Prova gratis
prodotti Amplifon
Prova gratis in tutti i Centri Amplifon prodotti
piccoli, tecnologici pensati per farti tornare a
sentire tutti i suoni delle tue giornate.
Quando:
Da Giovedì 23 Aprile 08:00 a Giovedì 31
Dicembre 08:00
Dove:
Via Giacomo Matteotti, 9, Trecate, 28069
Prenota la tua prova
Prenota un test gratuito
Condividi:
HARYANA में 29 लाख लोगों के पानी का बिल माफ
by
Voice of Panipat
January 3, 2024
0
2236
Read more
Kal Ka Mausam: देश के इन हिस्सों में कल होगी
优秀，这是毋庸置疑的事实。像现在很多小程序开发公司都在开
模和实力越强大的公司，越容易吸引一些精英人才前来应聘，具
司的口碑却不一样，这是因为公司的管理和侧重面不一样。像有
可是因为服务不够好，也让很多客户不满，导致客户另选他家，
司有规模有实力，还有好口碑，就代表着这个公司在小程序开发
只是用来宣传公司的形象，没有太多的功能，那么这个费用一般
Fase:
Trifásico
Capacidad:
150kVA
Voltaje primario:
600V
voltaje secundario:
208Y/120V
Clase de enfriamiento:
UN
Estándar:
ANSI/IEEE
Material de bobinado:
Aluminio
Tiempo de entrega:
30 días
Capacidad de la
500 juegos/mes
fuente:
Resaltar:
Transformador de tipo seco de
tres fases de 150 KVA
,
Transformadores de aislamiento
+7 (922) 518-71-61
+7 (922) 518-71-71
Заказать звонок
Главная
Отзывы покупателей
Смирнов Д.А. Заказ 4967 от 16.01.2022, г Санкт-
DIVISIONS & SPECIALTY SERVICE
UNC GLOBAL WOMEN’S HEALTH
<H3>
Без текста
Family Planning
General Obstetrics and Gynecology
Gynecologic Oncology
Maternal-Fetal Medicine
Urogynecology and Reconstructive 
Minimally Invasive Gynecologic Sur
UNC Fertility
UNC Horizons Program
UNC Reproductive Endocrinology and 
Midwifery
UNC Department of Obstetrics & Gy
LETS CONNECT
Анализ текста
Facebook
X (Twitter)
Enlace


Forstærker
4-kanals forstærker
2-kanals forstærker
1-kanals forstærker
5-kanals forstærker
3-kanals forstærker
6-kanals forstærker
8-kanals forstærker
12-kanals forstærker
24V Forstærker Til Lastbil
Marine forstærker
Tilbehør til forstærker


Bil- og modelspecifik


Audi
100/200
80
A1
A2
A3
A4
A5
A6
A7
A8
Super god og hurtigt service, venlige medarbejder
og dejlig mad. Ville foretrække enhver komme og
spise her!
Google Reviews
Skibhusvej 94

☆ ☆ ☆ ☆

Reproduce all of the material above, substituting "Prova gratuita" for each occurrence of "Prova gratis" and leaving every other line unchanged.

Prova gratuita
prodotti Amplifon
Prova gratuita in tutti i Centri Amplifon prodotti
piccoli, tecnologici pensati per farti tornare a
sentire tutti i suoni delle tue giornate.
Quando:
Da Giovedì 23 Aprile 08:00 a Giovedì 31
Dicembre 08:00
Dove:
Via Giacomo Matteotti, 9, Trecate, 28069
Prenota la tua prova
Prenota un test gratuito
Condividi:
HARYANA में 29 लाख लोगों के पानी का बिल माफ
by
Voice of Panipat
January 3, 2024
0
2236
Read more
Kal Ka Mausam: देश के इन हिस्सों में कल होगी
优秀，这是毋庸置疑的事实。像现在很多小程序开发公司都在开
模和实力越强大的公司，越容易吸引一些精英人才前来应聘，具
司的口碑却不一样，这是因为公司的管理和侧重面不一样。像有
可是因为服务不够好，也让很多客户不满，导致客户另选他家，
司有规模有实力，还有好口碑，就代表着这个公司在小程序开发
只是用来宣传公司的形象，没有太多的功能，那么这个费用一般
Fase:
Trifásico
Capacidad:
150kVA
Voltaje primario:
600V
voltaje secundario:
208Y/120V
Clase de enfriamiento:
UN
Estándar:
ANSI/IEEE
Material de bobinado:
Aluminio
Tiempo de entrega:
30 días
Capacidad de la
500 juegos/mes
fuente:
Resaltar:
Transformador de tipo seco de
tres fases de 150 KVA
,
Transformadores de aislamiento
+7 (922) 518-71-61
+7 (922) 518-71-71
Заказать звонок
Главная
Отзывы покупателей
Смирнов Д.А. Заказ 4967 от 16.01.2022, г Санкт-
DIVISIONS & SPECIALTY SERVICE
UNC GLOBAL WOMEN’S HEALTH
<H3>
Без текста
Family Planning
General Obstetrics and Gynecology
Gynecologic Oncology
Maternal-Fetal Medicine
Urogynecology and Reconstructive 
Minimally Invasive Gynecologic Sur
UNC Fertility
UNC Horizons Program
UNC Reproductive Endocrinology and 
Midwifery
UNC Department of Obstetrics & Gy
LETS CONNECT
Анализ текста
Facebook
X (Twitter)
Enlace


Forstærker
4-kanals forstærker
2-kanals forstærker
1-kanals forstærker
5-kanals forstærker
3-kanals forstærker
6-kanals forstærker
8-kanals forstærker
12-kanals forstærker
24V Forstærker Til Lastbil
Marine forstærker
Tilbehør til forstærker


Bil- og modelspecifik


Audi
100/200
80
A1
A2
A3
A4
A5
A6
A7
A8
Super god og hurtigt service, venlige medarbejder
og dejlig mad. Ville foretrække enhver komme og
spise her!
Google Reviews
Skibhusvej 94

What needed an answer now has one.